*Soal A*: Untuk setiap pernyataan berikut, tentukan apakah sesuai dengan teks curahan hati di bawah: (i) penulis mengaku lalai; (ii) orang yang dulu menjadi teman kini membenci penulis; (iii) penulis mampu mengimbangi sikap orang itu. Jawab ya atau tidak, lalu kutip kata-kata teks yang menentukan jawabannya.

Tuhan, sudah ku berpura-pura menulikan telingaku, berpura-pura memejamkan mata, senyuman ku atas kepedihanpun ku simpan rapi ketika aku bertahan. satu, aku tak bisa berpura-pura menahan apa yang ada dihatiku.
Namun aku lalai Tuhan, sungguh aku di titik batas rasa yang mencekik ku secara perlahan.
Tuhan aku lalai aku tak mampu berpura-pura menahan rasa yang seharusnya aku tahan.
Aku menuju lelah untuk bertahan atas kesabaran ini.
Terkadang lelah itu mengetuk pintu hatiku berkali-kali,
Terkadang..
Disaat dia yang selama ini menjadi teman yang ada di saat tertawa bahkan sedihpun
Disaat dia yang menyapa hari ku mengisi kepingan cerita hidup
Namun di saat ini dia berpaling ke belakang membenci ku seakan kedekatan, susah, dan bersama dulu yang pernah kita lalui hanya dia anggap sebagai moment yang tak patut di ingat.
Tuhan. aku harus bagaimana ketika dia membenciku?ketika sindiran dia begitu menyakitkan ku?
Apa aku harus berpura-pura menahan semuanya.
Apa terus menerus dan begitu seterusnya, benar aku mengerti sikap dan sifatnya yang keras dan terkadang tak memikirkan perasaanku. Benar ku tahu juga kelemahanku lah yang tak mampu mengimbangi sikapnya.

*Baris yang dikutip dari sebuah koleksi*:
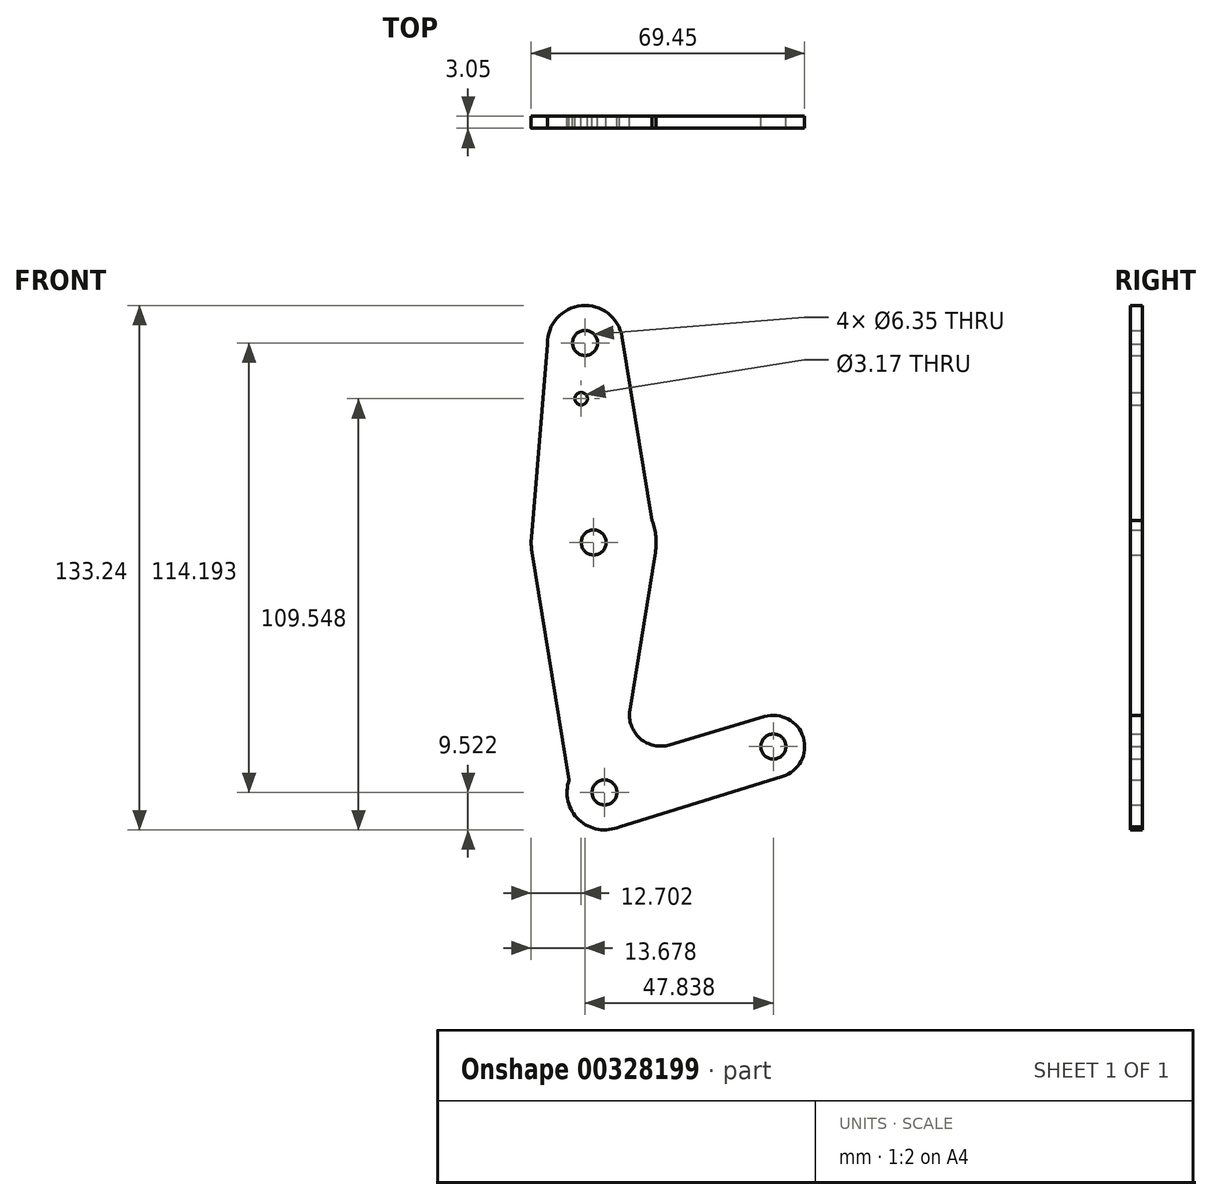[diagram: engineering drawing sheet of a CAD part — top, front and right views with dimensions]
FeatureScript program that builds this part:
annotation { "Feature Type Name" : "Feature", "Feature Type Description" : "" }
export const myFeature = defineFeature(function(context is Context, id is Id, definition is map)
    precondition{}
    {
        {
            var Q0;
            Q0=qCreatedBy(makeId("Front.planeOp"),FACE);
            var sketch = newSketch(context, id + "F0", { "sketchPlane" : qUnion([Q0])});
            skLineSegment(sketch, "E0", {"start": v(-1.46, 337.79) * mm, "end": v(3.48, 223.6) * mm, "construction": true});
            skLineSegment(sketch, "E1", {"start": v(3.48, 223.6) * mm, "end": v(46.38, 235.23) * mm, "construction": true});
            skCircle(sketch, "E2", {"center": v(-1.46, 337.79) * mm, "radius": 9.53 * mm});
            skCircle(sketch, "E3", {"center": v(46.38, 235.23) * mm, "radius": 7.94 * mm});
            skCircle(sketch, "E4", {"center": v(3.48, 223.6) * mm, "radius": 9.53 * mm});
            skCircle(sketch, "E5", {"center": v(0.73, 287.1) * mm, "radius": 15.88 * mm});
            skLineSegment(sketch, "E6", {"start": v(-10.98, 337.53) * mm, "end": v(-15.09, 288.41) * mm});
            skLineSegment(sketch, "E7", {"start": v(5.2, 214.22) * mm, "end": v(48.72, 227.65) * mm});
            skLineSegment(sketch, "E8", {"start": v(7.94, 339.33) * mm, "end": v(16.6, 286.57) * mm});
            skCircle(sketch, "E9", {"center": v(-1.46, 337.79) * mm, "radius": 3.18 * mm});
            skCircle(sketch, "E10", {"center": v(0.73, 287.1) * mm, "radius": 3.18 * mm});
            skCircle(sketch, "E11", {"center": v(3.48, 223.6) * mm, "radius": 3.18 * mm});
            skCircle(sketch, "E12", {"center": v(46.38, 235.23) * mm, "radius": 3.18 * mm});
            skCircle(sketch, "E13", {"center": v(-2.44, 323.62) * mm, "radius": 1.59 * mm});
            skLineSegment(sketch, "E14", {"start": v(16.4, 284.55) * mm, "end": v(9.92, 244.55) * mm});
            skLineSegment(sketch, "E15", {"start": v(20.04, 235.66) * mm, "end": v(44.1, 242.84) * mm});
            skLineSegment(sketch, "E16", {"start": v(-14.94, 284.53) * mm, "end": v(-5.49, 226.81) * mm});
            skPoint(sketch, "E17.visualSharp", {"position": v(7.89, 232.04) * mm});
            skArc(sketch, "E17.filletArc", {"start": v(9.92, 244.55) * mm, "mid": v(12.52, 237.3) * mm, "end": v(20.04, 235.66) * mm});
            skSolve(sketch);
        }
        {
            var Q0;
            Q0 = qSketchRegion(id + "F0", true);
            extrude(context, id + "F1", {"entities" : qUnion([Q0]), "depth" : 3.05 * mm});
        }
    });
---
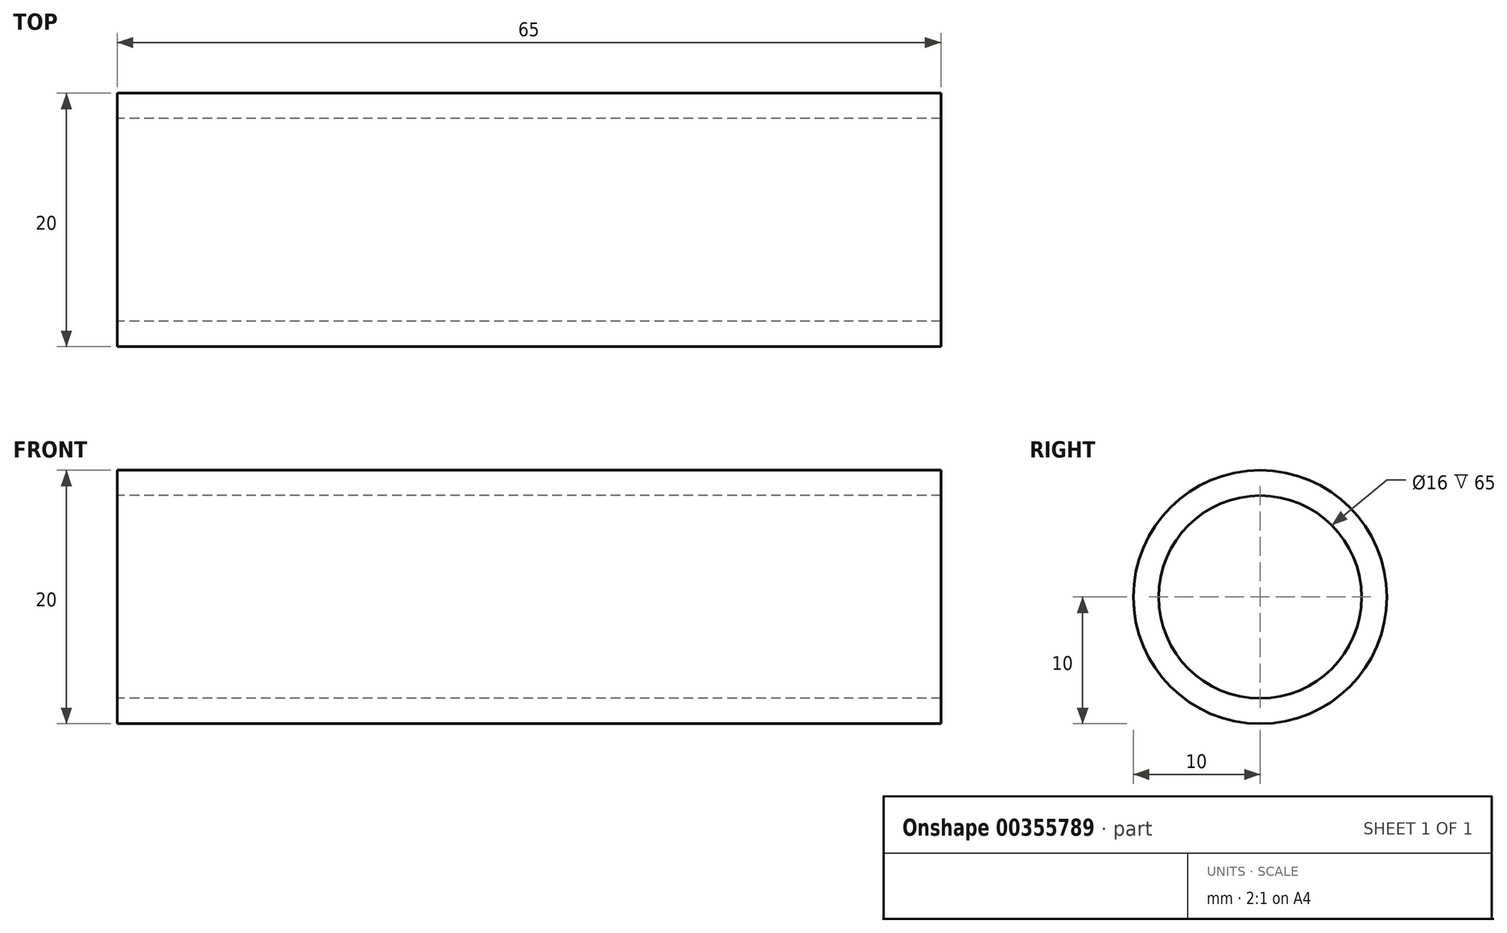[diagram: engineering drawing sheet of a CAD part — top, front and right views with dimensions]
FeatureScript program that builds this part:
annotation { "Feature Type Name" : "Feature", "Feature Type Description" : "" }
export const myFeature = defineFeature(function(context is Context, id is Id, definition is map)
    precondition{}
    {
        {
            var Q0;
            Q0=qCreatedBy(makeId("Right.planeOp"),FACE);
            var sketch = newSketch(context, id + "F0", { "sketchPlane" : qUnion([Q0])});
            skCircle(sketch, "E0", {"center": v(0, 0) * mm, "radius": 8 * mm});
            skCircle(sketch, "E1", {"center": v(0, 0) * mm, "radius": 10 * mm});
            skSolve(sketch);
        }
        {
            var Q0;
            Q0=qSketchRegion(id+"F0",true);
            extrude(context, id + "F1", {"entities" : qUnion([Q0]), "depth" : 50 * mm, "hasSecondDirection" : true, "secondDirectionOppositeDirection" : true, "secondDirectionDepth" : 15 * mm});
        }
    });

*Soal B*: Cari semua baris data yang mengandung string "makeId", lalu salin baris-baris tersebut.

*Jawaban tertulis A*:
(i) Ya: "Namun aku lalai Tuhan"
(ii) Ya: "dia berpaling ke belakang membenci ku"
(iii) Tidak: "kelemahanku lah yang tak mampu mengimbangi sikapnya"

*Jawaban tertulis B*:
            Q0=qCreatedBy(makeId("Front.planeOp"),FACE);
            Q0=qCreatedBy(makeId("Right.planeOp"),FACE);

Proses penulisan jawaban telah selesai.